The Thinking Process: A Window into Technical Judgment
The reasoning visible in message 392 reveals a mature engineering mindset. The assistant does not chase the perfect solution at the expense of progress. It recognizes that the NCCL topology file, while not a complete fix, is a concrete step forward that can be tested immediately. The alternative approaches are acknowledged but deprioritized—not dismissed, but deferred until the simpler fix can be evaluated.
The structure of the message is telling. It opens with the good news ("NCCL accepted the topo file"), then presents alternatives with careful hedging ("might be able to," "we should try"), and then reasserts the pragmatic choice ("the NCCL topo XML is the pragmatic fix that's ready to test now"). This is a classic pattern in technical decision-making: validate the simplest solution first, document alternatives for future reference, and move forward.
The final diagnostic—checking numa_node from inside the VM—is a moment of intellectual thoroughness. The assistant could have simply declared the NCCL approach sufficient and moved on. Instead, it asks: "can we also set NUMA affinity on the GPU PCI devices from inside the VM?" This question tests whether there is an even simpler fix available.
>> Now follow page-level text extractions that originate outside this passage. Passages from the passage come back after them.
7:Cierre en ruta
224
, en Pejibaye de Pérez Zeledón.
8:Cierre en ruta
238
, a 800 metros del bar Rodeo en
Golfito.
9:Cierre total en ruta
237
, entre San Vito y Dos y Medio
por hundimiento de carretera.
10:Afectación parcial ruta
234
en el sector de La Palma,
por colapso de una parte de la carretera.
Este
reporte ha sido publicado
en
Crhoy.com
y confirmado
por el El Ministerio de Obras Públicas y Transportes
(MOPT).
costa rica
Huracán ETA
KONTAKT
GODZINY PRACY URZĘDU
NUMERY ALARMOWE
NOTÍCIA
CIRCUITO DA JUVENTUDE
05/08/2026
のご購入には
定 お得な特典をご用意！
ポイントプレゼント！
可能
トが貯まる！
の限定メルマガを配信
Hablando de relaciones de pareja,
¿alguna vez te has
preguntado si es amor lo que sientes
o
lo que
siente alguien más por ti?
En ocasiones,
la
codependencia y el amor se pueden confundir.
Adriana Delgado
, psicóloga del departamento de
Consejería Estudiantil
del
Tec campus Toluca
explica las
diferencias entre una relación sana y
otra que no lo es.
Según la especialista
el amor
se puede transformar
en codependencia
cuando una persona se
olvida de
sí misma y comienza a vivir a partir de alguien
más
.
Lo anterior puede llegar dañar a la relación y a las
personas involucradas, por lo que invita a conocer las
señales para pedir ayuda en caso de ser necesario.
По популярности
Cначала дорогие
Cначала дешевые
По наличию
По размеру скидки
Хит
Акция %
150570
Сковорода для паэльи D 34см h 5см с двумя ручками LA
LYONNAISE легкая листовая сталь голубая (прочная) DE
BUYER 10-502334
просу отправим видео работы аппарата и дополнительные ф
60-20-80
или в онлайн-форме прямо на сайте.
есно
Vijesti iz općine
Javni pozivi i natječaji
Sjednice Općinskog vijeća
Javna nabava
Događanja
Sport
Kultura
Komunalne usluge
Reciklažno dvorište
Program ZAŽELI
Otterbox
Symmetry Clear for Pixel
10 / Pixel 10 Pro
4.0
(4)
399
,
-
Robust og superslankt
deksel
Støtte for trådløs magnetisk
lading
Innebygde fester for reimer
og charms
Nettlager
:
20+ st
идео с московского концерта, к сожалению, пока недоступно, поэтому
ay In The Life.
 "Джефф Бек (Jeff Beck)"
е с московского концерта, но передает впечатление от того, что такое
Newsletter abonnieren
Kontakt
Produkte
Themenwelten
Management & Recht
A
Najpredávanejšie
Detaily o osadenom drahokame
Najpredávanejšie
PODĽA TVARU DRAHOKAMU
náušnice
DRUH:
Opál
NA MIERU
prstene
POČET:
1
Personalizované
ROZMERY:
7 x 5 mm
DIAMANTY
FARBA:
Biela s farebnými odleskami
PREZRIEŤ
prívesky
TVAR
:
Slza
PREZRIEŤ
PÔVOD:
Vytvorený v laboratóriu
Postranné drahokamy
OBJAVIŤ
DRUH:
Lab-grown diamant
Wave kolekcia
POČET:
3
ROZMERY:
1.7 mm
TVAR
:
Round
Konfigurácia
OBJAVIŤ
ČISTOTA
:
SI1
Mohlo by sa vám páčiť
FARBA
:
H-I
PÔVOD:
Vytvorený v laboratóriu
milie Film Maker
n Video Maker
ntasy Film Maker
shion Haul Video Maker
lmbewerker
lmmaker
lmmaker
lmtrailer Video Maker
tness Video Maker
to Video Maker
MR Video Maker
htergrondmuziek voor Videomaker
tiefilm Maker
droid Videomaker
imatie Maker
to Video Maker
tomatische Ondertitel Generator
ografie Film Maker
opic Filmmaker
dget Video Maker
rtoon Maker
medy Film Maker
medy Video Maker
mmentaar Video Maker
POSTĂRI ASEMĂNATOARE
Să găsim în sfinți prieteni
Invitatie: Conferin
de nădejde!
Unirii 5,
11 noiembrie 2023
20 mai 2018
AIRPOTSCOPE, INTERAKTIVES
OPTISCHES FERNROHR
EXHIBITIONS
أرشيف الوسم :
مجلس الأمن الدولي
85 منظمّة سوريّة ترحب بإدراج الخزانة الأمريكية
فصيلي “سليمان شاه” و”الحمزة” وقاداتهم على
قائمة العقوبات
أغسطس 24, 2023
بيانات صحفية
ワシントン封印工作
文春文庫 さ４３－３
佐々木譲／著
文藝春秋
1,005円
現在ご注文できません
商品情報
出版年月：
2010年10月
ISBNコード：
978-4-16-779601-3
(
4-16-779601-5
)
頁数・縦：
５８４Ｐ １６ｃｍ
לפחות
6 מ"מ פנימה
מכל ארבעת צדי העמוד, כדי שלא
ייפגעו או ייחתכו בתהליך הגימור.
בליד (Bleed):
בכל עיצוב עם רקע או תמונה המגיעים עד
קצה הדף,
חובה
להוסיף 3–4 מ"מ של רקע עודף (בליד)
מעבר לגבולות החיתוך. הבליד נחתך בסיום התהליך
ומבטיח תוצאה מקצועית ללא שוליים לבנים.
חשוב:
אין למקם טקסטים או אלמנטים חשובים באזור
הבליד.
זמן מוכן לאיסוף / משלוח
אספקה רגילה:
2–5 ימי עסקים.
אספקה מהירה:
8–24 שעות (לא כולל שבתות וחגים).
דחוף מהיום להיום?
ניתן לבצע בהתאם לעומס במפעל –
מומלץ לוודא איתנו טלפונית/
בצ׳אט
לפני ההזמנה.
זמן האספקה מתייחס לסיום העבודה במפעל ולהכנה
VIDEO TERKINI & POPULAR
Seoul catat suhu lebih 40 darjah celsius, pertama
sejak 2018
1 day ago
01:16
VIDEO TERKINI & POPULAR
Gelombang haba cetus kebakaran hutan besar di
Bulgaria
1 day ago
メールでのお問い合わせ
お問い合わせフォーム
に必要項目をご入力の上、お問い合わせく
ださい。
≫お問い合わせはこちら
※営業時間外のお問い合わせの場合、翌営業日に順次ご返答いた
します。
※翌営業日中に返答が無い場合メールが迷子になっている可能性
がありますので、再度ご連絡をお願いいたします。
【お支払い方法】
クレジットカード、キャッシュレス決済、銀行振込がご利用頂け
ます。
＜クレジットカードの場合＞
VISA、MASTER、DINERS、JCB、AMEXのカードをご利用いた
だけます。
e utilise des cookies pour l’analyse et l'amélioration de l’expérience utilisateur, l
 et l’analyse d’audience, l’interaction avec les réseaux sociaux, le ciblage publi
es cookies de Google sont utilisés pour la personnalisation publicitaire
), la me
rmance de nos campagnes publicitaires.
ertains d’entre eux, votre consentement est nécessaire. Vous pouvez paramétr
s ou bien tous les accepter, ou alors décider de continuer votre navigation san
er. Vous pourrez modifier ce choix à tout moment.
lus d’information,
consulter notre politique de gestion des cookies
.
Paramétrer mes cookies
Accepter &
The answer is no, but asking the question and documenting the answer prevents future speculation.
Conclusion
Message 392 is a message of strategic pivot and pragmatic validation. It marks the moment when the assistant accepts the fundamental hardware limitation—separate PCIe root complexes preventing P2P DMA—and commits to a software-level workaround. The NCCL topology XML file is not a perfect solution, but it is a solution that works within the constraints of the system.
The message also demonstrates a disciplined approach to technical problem-solving: validate the simplest fix first, document the system state before making changes, and keep more complex alternatives in reserve. The assistant's reasoning is transparent, its assumptions are stated, and its decisions are justified.
For the broader narrative of this coding session, message 392 is the turning point. The investigation into P2P DMA has reached its natural conclusion—the hardware topology is the final word. From here, the focus shifts from enabling ideal communication patterns to optimizing within the available constraints. The NCCL topology file is the bridge between the hardware reality and the software ambition, and message 392 is where that bridge is tested and found sound.